* Period of snow/sleet early Sunday changing to long period of freezing rain remainder of Sunday into Sunday night and possibly into Monday morning. Minor snow/sleet accumulations of under 2 inches are expected at this time, with more possible along and north of the I-64 corridor. Ice accretion of 1/4 to 1/2 inch is projected. This would be enough for some damage to tree limbs and sporadic to scattered power outages. Greater amounts may be possible in some areas of the Shenandoah Valley and westward, north of Roanoke. Road surfaces will be slow to build ice at first due to recent warmth, but early snow/sleet and temperatures falling into the 20s may allow more as the day continues, with some roads at elevation, in shaded areas and especially bridges and overpasses becoming very treacherous.

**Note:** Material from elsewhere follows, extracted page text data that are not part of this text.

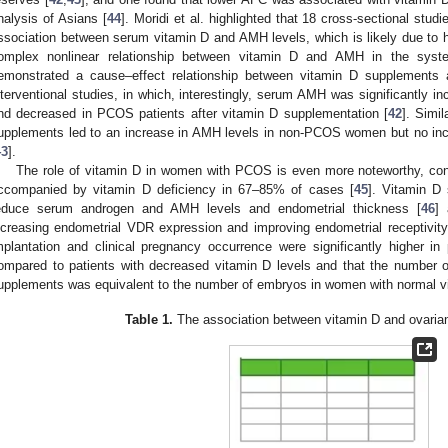
nalysis of Asians [
44
]. Moridi et al. highlighted that 18 cross-sectional stud
ssociation between serum vitamin D and AMH levels, which is likely due to h
omplex nonlinear relationship between vitamin D and AMH in the system
emonstrated a cause–effect relationship between vitamin D supplements
nterventional studies, in which, interestingly, serum AMH was significantly
nd decreased in PCOS patients after vitamin D supplementation [
42
]. Simi
upplements led to an increase in AMH levels in non-PCOS women but no in
43
].
The role of vitamin D in women with PCOS is even more noteworthy, c
ccompanied by vitamin D deficiency in 67–85% of cases [
45
]. Vitamin D
educe serum androgen and AMH levels and endometrial thickness [
46
] 
ncreasing endometrial VDR expression and improving endometrial receptivity
mplantation and clinical pregnancy occurrence were significantly higher in
ompared to patients with decreased vitamin D levels and that the number o
upplements was equivalent to the number of embryos in women with normal vi
Table 1.
The association between vitamin D and ovaria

There are still variables in the amount of snow/sleet that falls to begin, precipitation amounts and duration, and the temperature pattern that could alter the weather from forecasts, so stay tuned.
From Merriam-Webster dictionary online:
* a gradual process in which layers of a material are formed as small amounts are added over time
* something that has grown or accumulated slowly : a product or result of gradual growth
You may notice the National Weather Service uses the word “accretion” rather than “accumulation” to describe ice amounts, whereas the latter term is favored for snow. The way ice forms on tree limbs and exposed objects is more of a process of layers being added over time rather than stacking up the way snow or sleet does on the ground or elsewhere it can cling.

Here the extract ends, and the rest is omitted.